J’en appelle à ceux qui ont la chance d’être aussi parents : laissez votre fierté d’ enseignant au parloir …. Regardez simplement ce que vous seriez prêts à accepter ou refuser pour VOTRE ou VOS enfants de la part de l’école… Jouez le jeu ….Juste un instant… Imaginez que c’est votre petit qui travaillera pendant la pause méridienne… Pensez que c’est lui qui restera le soir quand les autres partiront ou iront en récréation…. Que c’est lui que vous réveillerez le mercredi matin pour aller encore à l’école alors que l’an passé , vous adoriez les mercredis pour justement laisser le temps aux enfants de « souffler », de faire une pause dans la course de la semaine….
Ce que vous n’accepteriez pas pour votre (vos) enfant(s), pourquoi l’accepteriez-vous pour les enfants des autres ?

Le système tel qu’il s’annonce va tellement droit dans le mur que, je ne peux m’empêcher d’imaginer que cela permettra, après le constat d’échec de l’aide personnalisée, de définitivement écarter les enfants en difficulté du cursus « normal » et d’organiser légalement une école à 2 vitesses. Les classes d’enfants à la traîne et les autres…Ou, vu sous un autre angle, une école d’élite et le reste ????
Et la limite, QUI la définira ? Mais peut-être bien vous, enseignants qui acceptez cela!!! Préparez-vous à un festival de nuits blanches !!!! Que de terribles cas de conscience en perspective…. Sans compter qu’au bout d’un certain temps, les parents pourront vous demander des comptes quand ils constateront que leurs enfants n’ont fait aucun progrès….
Mais quel gâchis !

J’en appelle aussi aux parents pour qu’ils se réapproprient leur rôle et leur place auprès de leurs enfants ….
NON…. L’école n’a pas à envahir le terrain familial….
NON , l’enseignant n’est pas tout puissant au point d’avoir lui seul le pouvoir sur la réussite scolaire de votre enfant …

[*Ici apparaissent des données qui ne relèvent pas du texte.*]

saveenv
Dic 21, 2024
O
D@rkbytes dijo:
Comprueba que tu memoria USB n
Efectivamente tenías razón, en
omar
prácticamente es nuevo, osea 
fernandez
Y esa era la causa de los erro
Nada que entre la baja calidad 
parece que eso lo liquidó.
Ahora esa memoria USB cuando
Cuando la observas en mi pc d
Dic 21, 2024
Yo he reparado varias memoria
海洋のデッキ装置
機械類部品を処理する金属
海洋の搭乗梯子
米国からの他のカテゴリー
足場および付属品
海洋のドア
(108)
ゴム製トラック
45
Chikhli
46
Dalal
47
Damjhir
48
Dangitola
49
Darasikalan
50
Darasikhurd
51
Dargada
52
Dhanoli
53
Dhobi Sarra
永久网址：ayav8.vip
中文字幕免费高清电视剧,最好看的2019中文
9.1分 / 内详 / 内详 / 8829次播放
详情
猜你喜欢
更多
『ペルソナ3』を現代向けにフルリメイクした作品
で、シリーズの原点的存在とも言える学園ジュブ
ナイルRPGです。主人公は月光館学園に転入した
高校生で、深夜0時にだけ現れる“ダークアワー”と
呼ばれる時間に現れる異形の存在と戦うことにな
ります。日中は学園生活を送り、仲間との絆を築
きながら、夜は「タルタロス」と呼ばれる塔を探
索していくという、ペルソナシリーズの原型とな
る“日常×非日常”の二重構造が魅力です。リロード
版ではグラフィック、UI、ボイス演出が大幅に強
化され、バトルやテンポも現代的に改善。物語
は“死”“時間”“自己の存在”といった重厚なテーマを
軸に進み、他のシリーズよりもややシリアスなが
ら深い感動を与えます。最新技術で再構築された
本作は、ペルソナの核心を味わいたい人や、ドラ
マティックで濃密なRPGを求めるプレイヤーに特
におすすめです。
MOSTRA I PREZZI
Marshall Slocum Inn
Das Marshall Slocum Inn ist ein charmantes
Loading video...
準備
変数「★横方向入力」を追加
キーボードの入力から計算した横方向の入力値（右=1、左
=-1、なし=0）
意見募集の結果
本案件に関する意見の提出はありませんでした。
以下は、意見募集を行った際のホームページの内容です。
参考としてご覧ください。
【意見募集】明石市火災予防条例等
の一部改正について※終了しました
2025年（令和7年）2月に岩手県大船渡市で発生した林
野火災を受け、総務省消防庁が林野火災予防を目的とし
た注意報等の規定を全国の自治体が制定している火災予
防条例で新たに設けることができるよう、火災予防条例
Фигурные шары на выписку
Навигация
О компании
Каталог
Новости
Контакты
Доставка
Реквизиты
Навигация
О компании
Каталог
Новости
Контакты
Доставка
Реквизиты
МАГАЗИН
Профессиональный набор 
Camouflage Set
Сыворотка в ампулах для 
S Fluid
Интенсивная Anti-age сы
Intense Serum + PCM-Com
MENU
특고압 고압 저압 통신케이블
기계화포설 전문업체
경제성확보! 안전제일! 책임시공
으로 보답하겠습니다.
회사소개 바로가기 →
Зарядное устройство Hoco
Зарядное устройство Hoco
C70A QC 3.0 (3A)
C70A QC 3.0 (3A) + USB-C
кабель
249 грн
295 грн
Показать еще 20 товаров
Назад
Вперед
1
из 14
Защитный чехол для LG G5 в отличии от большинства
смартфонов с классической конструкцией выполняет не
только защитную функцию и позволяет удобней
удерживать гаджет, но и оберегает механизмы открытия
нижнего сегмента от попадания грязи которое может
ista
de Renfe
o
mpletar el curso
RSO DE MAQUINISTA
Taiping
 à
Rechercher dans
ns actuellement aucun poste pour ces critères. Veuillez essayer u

Soyons réalistes, parents !! On nous prépare à un retour en arrière de l’école ! C’est cousu de fil blanc cette affaire !

POURQUOI est-ce que l’aide personnalisée est déjà appliquée dans la plupart des écoles de France (dans le fiasco certes… ) alors que souvent, ces mêmes écoles pensent foncièrement qu’elle est aberrante et discriminatoire ?

POURQUOI est-ce que les écoles ne réfléchissent pas plus à l’enjeu et aux conséquences d’une telle réforme ? Ou, si elles le font, pourquoi ne le font-elles pas ouvertement ?

Est-ce tellement énigmatique de penser D’ABORD aux enfants ?

Serrons - nous les coudes et refusons en bloc ! Face à la solidarité, aucune loi ne fait le poids !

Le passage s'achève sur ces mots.